Aleksander Lesun held on to claim Russian gold in modern pentathlon ©Getty Images

Redemption was sweet for Aleksander Lesun of Russian as he overcame the heartache of an Olympic meltdown in London to claim a last-ditch gold on the Deodoro course at Rio 2016.

Lesun, a two-time world champion and one of the world's most consistent performers, had led heading into the concluding run-shoot four years ago only to slump to fourth place after missing five shots.

He made a similarly strong start this time around but was determined not to fall short at the business end.

The 28-year-old, who competed for Belarus until 2009, set an Olympic record in the opening fencing section with 268 points.

He maintained a 23-point lead after the one-touch fencing bonus round and continued to press home his advantage in the jumping.

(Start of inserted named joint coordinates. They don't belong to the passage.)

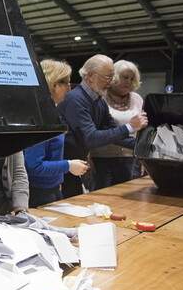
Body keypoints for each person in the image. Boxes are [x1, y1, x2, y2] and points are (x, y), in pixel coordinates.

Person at [57, 54, 148, 198]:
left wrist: (146, 147)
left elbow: (114, 134)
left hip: (74, 168)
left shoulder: (98, 101)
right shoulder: (76, 99)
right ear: (91, 76)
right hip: (63, 169)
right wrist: (130, 127)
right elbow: (90, 138)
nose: (111, 82)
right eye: (108, 77)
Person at [24, 60, 89, 207]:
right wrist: (68, 166)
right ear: (54, 85)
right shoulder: (40, 117)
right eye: (66, 82)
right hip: (38, 193)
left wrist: (58, 180)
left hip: (50, 188)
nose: (69, 87)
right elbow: (33, 165)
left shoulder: (51, 113)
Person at [89, 60, 144, 190]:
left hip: (131, 158)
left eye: (132, 78)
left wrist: (143, 154)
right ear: (115, 77)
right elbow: (96, 131)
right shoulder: (100, 98)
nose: (129, 81)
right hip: (102, 158)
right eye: (125, 77)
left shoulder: (137, 98)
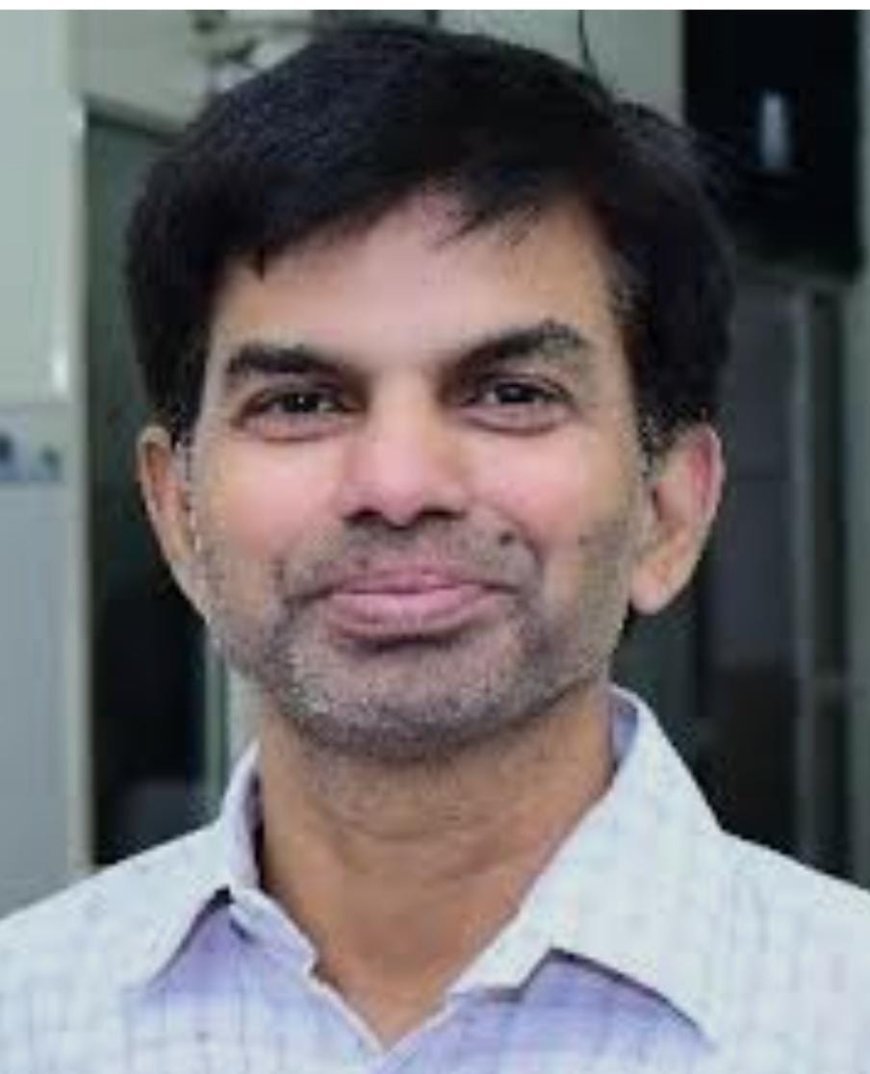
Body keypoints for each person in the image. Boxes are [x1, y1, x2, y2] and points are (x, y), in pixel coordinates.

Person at [3, 21, 870, 1072]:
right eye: (301, 402)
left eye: (511, 393)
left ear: (669, 511)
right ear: (177, 511)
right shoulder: (31, 1017)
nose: (400, 485)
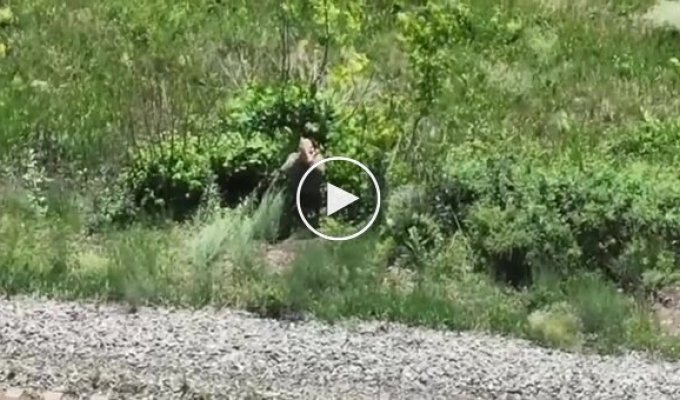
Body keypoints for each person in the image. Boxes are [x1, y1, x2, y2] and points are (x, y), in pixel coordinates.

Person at [277, 137, 325, 239]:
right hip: (295, 196)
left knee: (311, 227)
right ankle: (283, 235)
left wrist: (309, 160)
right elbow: (283, 170)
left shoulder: (318, 158)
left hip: (312, 197)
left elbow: (321, 170)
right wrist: (298, 160)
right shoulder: (293, 158)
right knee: (287, 217)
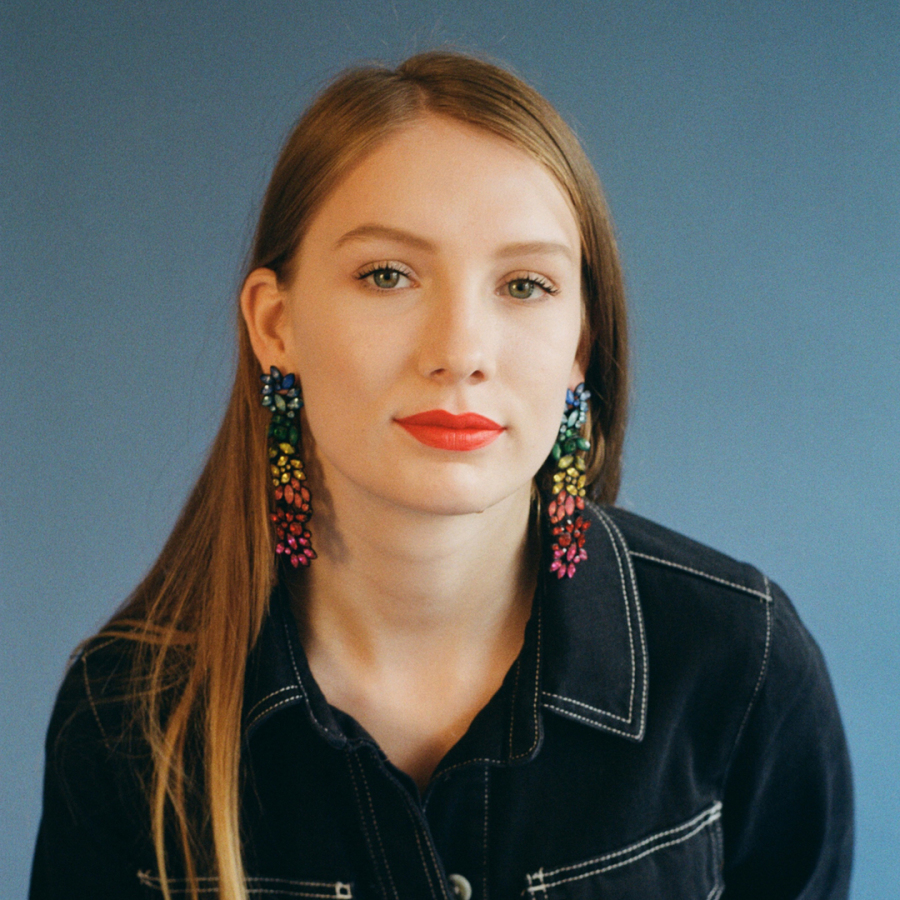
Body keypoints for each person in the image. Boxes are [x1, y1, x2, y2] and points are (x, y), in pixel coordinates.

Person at [30, 51, 852, 900]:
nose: (460, 350)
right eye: (387, 275)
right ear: (276, 327)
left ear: (581, 344)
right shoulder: (125, 717)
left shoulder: (740, 661)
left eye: (525, 284)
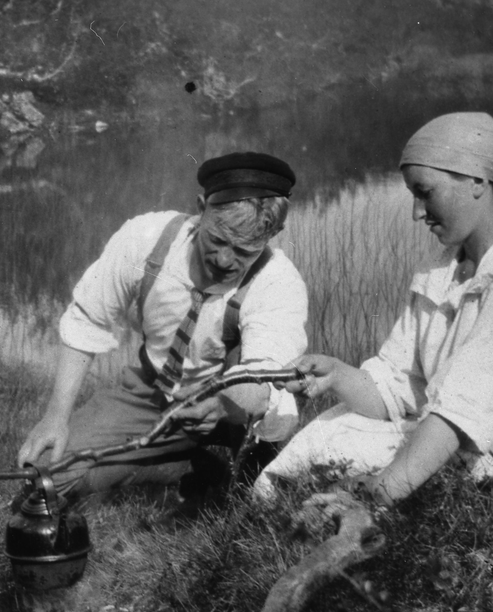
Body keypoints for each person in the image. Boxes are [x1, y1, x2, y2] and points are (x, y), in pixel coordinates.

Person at [253, 112, 493, 506]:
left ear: (477, 181)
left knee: (359, 466)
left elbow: (463, 412)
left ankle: (358, 504)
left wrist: (378, 494)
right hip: (456, 434)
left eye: (425, 192)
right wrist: (336, 375)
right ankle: (275, 509)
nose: (416, 212)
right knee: (330, 429)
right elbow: (400, 388)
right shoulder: (442, 270)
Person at [17, 152, 309, 502]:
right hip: (152, 396)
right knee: (44, 476)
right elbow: (88, 318)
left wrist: (219, 404)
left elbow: (264, 380)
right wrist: (55, 416)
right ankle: (179, 463)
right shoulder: (147, 237)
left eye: (244, 251)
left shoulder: (279, 283)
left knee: (256, 501)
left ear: (272, 235)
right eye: (216, 240)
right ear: (201, 208)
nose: (224, 260)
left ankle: (244, 474)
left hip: (233, 410)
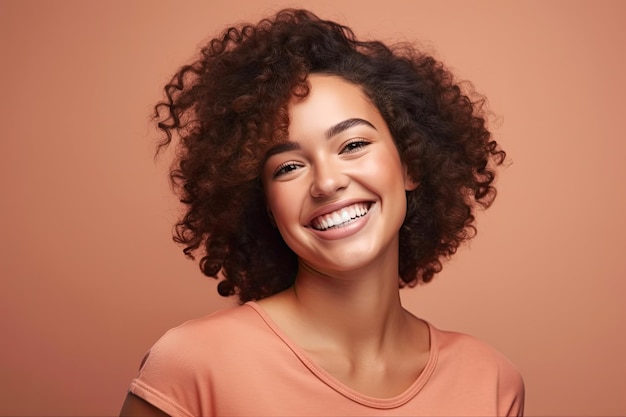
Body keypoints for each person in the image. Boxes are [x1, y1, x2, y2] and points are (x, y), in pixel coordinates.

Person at [120, 8, 524, 417]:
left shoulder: (488, 381)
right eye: (289, 167)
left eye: (352, 145)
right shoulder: (192, 367)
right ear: (265, 204)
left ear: (411, 165)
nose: (327, 183)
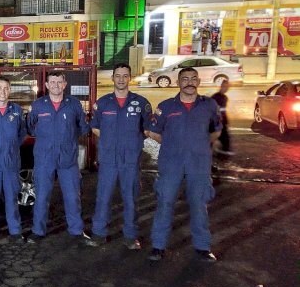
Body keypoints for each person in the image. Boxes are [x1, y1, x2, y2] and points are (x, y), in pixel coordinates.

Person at [148, 67, 222, 262]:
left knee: (199, 205)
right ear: (178, 82)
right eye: (185, 79)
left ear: (198, 82)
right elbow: (153, 132)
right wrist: (173, 144)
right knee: (165, 203)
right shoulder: (166, 107)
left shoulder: (209, 105)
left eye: (193, 79)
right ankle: (158, 246)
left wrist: (200, 144)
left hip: (199, 165)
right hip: (171, 164)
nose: (189, 82)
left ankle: (203, 247)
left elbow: (216, 130)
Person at [88, 63, 152, 250]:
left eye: (125, 76)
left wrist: (131, 143)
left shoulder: (141, 103)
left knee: (131, 198)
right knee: (103, 197)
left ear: (130, 78)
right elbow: (95, 127)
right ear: (113, 78)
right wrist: (110, 142)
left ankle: (131, 236)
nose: (121, 79)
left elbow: (147, 129)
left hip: (130, 160)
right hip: (108, 159)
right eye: (118, 76)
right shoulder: (103, 102)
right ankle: (99, 233)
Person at [26, 71, 93, 245]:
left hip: (68, 159)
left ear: (65, 84)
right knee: (41, 196)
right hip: (44, 159)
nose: (56, 85)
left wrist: (68, 138)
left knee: (73, 196)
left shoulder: (74, 105)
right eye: (52, 82)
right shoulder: (38, 105)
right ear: (46, 85)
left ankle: (76, 230)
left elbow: (83, 127)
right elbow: (30, 126)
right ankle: (38, 231)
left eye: (59, 82)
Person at [0, 76, 27, 243]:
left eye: (6, 88)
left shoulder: (17, 111)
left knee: (11, 197)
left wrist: (12, 146)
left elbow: (22, 133)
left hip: (11, 162)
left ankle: (15, 231)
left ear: (10, 90)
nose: (3, 91)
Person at [211, 79, 233, 155]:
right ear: (221, 86)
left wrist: (226, 121)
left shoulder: (225, 98)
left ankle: (225, 149)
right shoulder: (215, 97)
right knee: (221, 135)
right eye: (225, 86)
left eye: (227, 87)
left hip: (221, 121)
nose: (226, 88)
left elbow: (223, 110)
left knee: (223, 135)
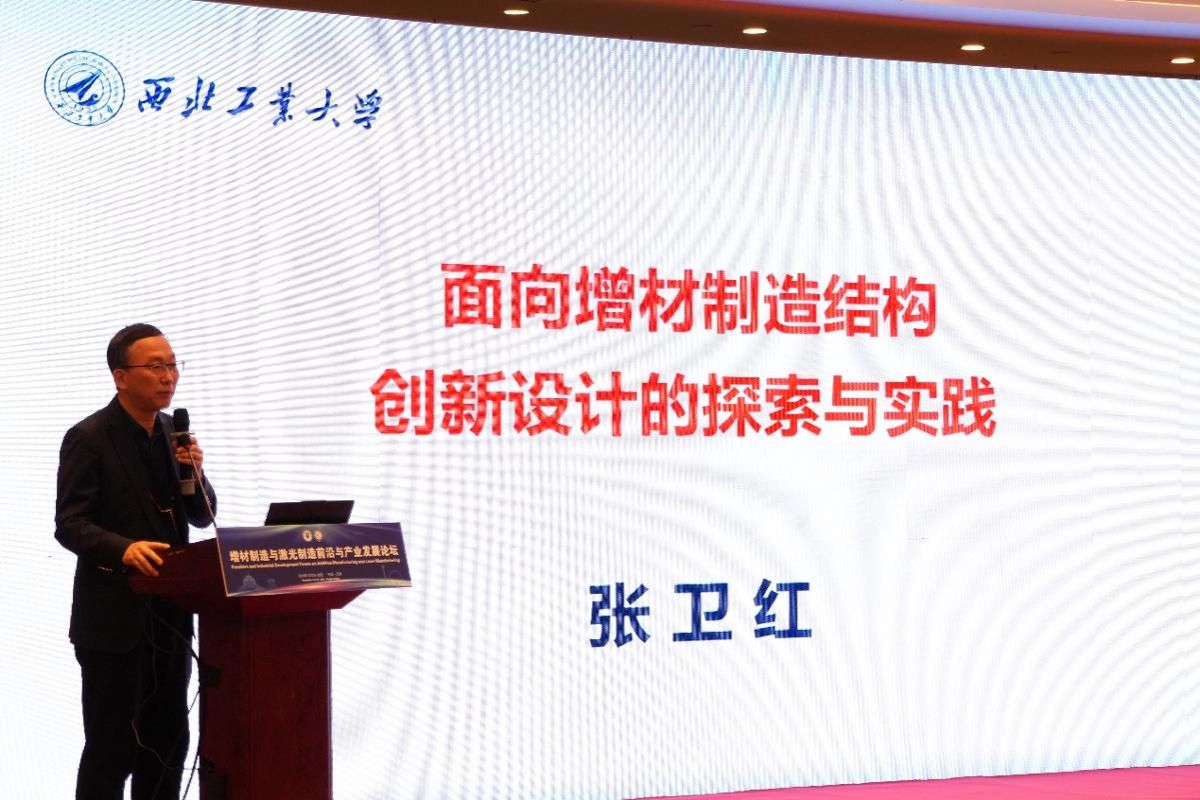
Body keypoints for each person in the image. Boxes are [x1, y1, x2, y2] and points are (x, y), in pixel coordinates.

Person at [55, 323, 216, 800]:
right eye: (156, 366)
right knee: (111, 751)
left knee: (168, 744)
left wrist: (195, 473)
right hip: (113, 622)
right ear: (121, 377)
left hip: (170, 619)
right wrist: (123, 548)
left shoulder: (173, 435)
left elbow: (201, 515)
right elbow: (70, 523)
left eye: (173, 366)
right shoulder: (89, 437)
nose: (168, 377)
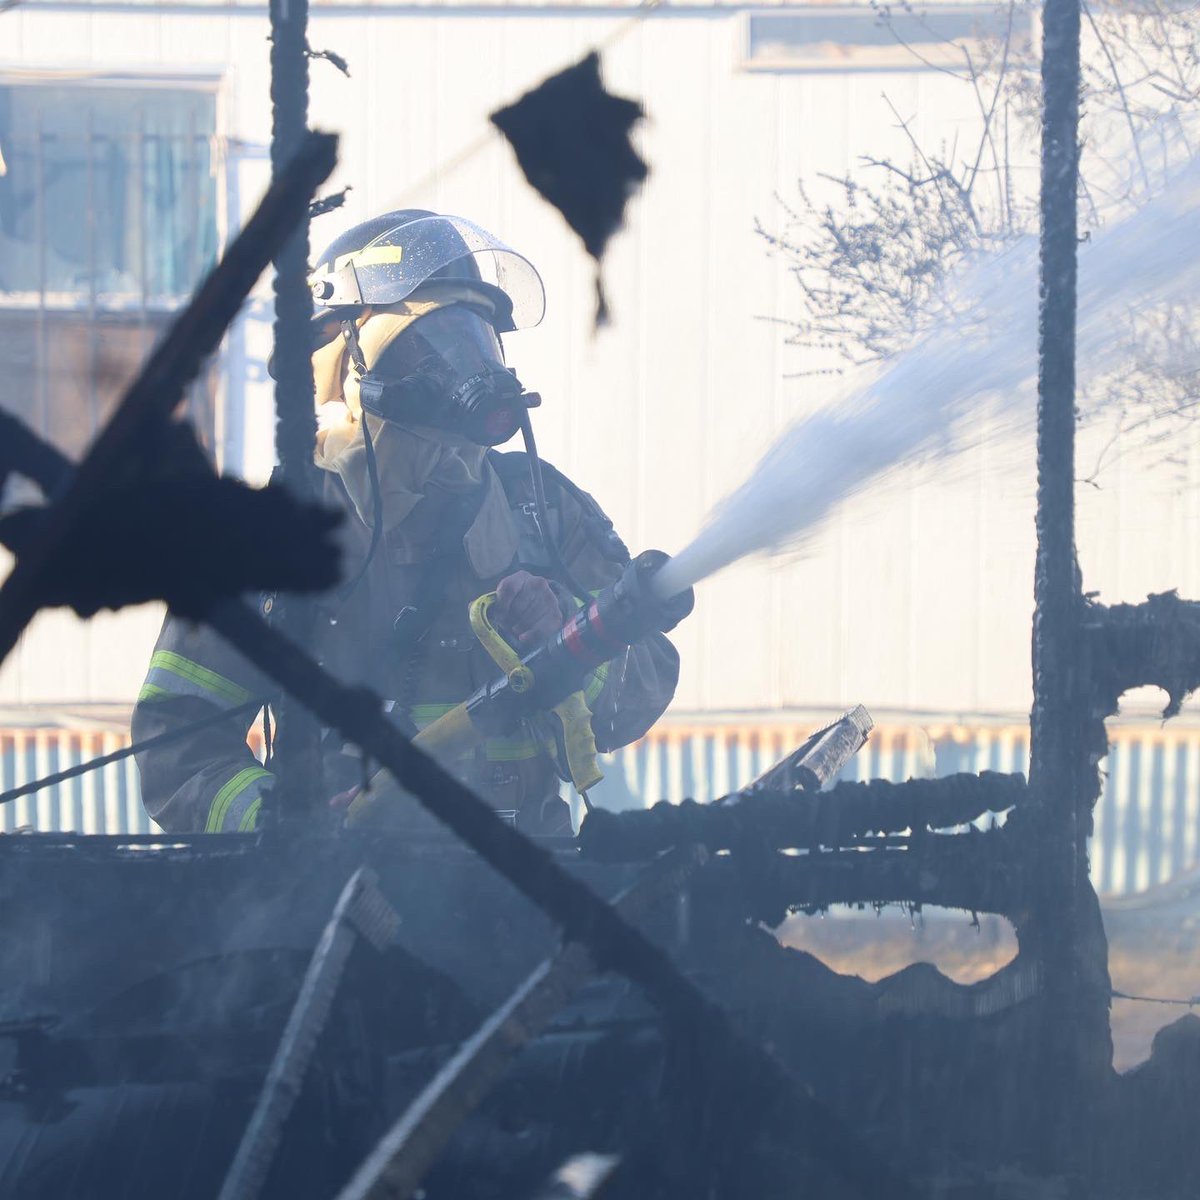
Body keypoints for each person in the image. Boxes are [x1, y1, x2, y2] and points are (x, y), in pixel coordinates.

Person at [133, 210, 680, 836]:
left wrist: (567, 640)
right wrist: (279, 826)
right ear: (343, 367)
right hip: (339, 899)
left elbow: (633, 700)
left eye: (473, 340)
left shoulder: (542, 509)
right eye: (423, 345)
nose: (456, 375)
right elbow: (175, 742)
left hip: (523, 891)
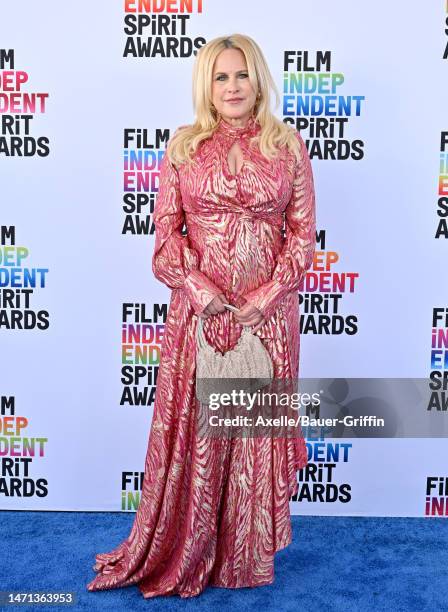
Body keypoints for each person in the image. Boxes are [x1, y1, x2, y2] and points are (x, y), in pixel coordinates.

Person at [86, 33, 316, 599]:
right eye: (221, 77)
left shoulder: (288, 147)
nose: (233, 86)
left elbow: (303, 238)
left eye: (242, 75)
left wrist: (260, 303)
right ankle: (190, 548)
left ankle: (244, 558)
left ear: (258, 79)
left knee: (252, 433)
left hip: (268, 320)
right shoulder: (183, 147)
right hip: (199, 317)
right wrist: (205, 294)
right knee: (202, 433)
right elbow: (165, 241)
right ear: (206, 88)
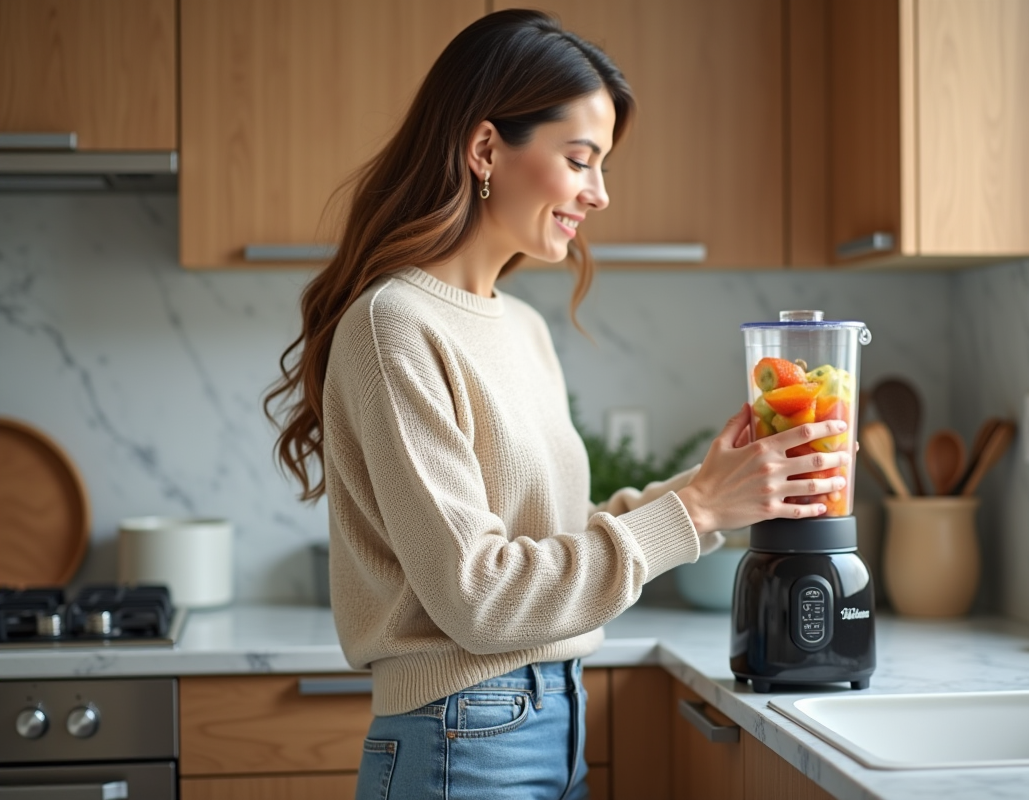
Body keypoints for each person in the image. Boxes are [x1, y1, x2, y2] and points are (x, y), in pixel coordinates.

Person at [264, 9, 850, 800]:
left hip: (554, 721)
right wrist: (700, 510)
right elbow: (479, 598)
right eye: (580, 160)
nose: (600, 194)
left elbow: (556, 543)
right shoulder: (394, 324)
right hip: (462, 738)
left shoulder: (522, 326)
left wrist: (724, 488)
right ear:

Lesun was being chased down by Ukrainian arch-rival Pavlo Tymoschenko in the final event but was so far ahead that he could have afforded to miss 10 shots at the end.

He did not, and was instead able to slow down and wave to the crowd 30 yards from the finish line before collapsing after taking the tape in 11min 05.74 for a final total of 1,472 points.

Pavlo Tymoshchenko, left, and Alexander Lesun shared a moment of unity for Ukraine and Russia ©Getty Images
Pavlo Tymoshchenko, left, and Alexander Lesun shared a moment of unity for Ukraine and Russia ©Getty Images

It continued Russia's superb recent record in the sport, which has seen them take four of the last five Olympic titles.

"I did my job,"" Lesun said.

"I was really upset [about London], but I tried to be calm and do the same thing,"

Tymoshchenko's blistering run-shoot of 11:05.74 saw him finish just seven points behind the winner.

"I came here not just participate, I came here for a medal," said the 2015 world champion.

"There was some pressure, but last year I had my biggest achievement winning the World Championship, so it was okay here in the Olympic Games."

Ismael Hernandez after Mexico also finished well to complete a clean jumping round before finishing just one second clear of France's Valetin Prades on the run-shoot.

He clocked 11:14.33 to take the bronze and a first ever Mexican medal in the sport with 1,468 points.